- James St. James (center). Ingrid LaLa (left) and Corey Rae (right) in 2015
- Born: James Clark August 1, 1966 (age 60) Saginaw, Michigan, US
- Occupations: Party promoter; novelist; television personality;
- Writing career
- Genres: True crime, fiction
- Notable work: Party Monster

= James St. James =

American TV & internet personality and author

James St. James (born James Clark; August 1, 1966) is a television and internet personality, author, celebutante, frequent collaborator with Mathu Andersen, and former "Club Kid", a member of the New York City club scene in the late 1980s and early 1990s.

■ Tasks to perform ■
- 1) Based on the James St. James text, say whether each statement agrees with it: (a) he was born in Saginaw, Michigan; (b) poetry is among his listed genres; (c) he belonged to the New York City club scene in the late 1980s and early 1990s. Answer yes or no for each, and quote the deciding words.
- 2) Quote the part of the James St. James text that opens with the words containing "- James St." and closes with "and early 1990s.".
The lines that come after this text are not needed for anything here.

■ Data for review ■

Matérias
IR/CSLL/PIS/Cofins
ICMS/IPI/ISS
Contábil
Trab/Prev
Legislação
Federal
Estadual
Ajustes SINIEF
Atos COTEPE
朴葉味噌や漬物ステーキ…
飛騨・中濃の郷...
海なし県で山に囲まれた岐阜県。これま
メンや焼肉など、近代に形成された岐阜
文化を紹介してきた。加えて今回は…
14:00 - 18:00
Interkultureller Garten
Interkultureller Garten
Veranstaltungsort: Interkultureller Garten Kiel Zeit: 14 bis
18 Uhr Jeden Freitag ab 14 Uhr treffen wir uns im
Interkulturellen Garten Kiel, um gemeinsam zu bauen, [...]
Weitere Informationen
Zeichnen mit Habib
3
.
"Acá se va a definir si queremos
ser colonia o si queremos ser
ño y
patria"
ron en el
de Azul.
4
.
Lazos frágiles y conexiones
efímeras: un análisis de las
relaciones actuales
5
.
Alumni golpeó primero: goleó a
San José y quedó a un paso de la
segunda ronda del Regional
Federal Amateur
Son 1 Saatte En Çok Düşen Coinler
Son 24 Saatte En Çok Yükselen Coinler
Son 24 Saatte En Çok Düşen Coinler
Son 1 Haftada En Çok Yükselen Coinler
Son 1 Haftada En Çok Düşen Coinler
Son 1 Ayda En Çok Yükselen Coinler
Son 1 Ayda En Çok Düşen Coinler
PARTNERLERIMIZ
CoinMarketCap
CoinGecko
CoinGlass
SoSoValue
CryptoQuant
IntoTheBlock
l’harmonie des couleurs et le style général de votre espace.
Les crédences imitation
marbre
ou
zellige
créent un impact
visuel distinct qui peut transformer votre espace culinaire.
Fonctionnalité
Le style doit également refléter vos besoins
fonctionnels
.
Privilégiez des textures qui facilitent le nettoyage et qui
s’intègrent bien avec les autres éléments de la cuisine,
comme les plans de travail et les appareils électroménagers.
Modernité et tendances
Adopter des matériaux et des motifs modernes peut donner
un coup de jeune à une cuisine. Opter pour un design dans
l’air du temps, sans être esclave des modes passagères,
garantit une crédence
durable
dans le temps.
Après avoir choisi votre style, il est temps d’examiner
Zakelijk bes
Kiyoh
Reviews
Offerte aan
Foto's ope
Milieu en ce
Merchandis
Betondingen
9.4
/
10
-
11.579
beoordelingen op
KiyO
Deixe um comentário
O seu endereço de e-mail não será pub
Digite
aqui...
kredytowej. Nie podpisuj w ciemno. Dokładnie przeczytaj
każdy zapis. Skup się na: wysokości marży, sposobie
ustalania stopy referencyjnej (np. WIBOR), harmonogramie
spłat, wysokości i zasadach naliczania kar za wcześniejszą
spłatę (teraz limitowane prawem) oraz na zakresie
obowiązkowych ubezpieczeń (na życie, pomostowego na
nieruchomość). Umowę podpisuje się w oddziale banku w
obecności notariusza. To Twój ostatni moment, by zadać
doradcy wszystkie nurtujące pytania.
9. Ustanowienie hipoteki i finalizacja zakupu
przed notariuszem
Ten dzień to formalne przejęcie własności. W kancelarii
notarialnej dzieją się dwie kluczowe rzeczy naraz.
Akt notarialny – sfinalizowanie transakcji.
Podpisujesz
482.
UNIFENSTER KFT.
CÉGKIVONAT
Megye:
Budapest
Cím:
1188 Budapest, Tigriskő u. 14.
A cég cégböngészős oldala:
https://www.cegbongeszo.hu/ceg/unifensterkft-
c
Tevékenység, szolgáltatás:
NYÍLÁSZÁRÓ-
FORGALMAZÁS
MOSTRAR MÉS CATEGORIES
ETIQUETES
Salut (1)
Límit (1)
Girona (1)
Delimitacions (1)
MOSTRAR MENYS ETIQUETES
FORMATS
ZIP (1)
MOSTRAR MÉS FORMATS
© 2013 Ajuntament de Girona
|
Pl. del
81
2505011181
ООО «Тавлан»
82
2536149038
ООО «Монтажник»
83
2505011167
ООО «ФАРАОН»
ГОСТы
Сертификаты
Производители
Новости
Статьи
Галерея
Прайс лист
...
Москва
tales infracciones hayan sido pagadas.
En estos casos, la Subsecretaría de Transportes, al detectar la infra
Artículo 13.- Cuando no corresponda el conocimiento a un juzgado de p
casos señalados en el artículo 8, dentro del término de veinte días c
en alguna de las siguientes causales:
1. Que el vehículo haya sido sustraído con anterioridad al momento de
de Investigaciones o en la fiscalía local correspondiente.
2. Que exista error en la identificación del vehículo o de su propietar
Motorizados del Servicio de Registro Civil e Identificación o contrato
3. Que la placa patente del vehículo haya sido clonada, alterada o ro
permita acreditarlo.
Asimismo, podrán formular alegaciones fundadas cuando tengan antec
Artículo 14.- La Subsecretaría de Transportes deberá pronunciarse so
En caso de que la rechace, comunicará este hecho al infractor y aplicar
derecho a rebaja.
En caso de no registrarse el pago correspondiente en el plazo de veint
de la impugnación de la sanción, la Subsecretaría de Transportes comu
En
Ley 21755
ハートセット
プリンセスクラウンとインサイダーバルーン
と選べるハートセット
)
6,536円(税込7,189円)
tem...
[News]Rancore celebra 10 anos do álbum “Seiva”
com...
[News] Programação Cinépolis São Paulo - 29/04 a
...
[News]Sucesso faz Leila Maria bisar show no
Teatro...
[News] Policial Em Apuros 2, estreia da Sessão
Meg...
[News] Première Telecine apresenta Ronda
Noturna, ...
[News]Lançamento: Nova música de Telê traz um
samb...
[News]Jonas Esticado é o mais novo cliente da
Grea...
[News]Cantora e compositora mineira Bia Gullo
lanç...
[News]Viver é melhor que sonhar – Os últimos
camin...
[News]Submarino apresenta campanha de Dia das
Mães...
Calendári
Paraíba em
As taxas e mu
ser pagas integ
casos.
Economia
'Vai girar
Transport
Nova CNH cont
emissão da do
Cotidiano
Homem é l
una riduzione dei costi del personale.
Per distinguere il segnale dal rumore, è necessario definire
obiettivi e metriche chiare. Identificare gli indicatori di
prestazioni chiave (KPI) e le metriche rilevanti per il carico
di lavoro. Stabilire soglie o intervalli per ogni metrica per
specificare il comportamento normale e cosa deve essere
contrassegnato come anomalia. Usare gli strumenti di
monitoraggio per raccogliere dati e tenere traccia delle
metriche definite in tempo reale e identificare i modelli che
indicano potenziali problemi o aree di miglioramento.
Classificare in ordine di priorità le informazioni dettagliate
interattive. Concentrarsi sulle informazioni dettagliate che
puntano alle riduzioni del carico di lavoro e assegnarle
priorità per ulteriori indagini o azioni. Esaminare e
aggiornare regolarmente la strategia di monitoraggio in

■ Per-task answers ■
- 1)
(a) Yes: "Saginaw, Michigan, US"
(b) No: "Genres: True crime, fiction"
(c) Yes: "a member of the New York City club scene in the late 1980s and early 1990s"

- 2)
- James St. James (center). Ingrid LaLa (left) and Corey Rae (right) in 2015
- Born: James Clark August 1, 1966 (age 60) Saginaw, Michigan, US
- Occupations: Party promoter; novelist; television personality;
- Writing career
- Genres: True crime, fiction
- Notable work: Party Monster

= James St. James =

American TV & internet personality and author

James St. James (born James Clark; August 1, 1966) is a television and internet personality, author, celebutante, frequent collaborator with Mathu Andersen, and former "Club Kid", a member of the New York City club scene in the late 1980s and early 1990s.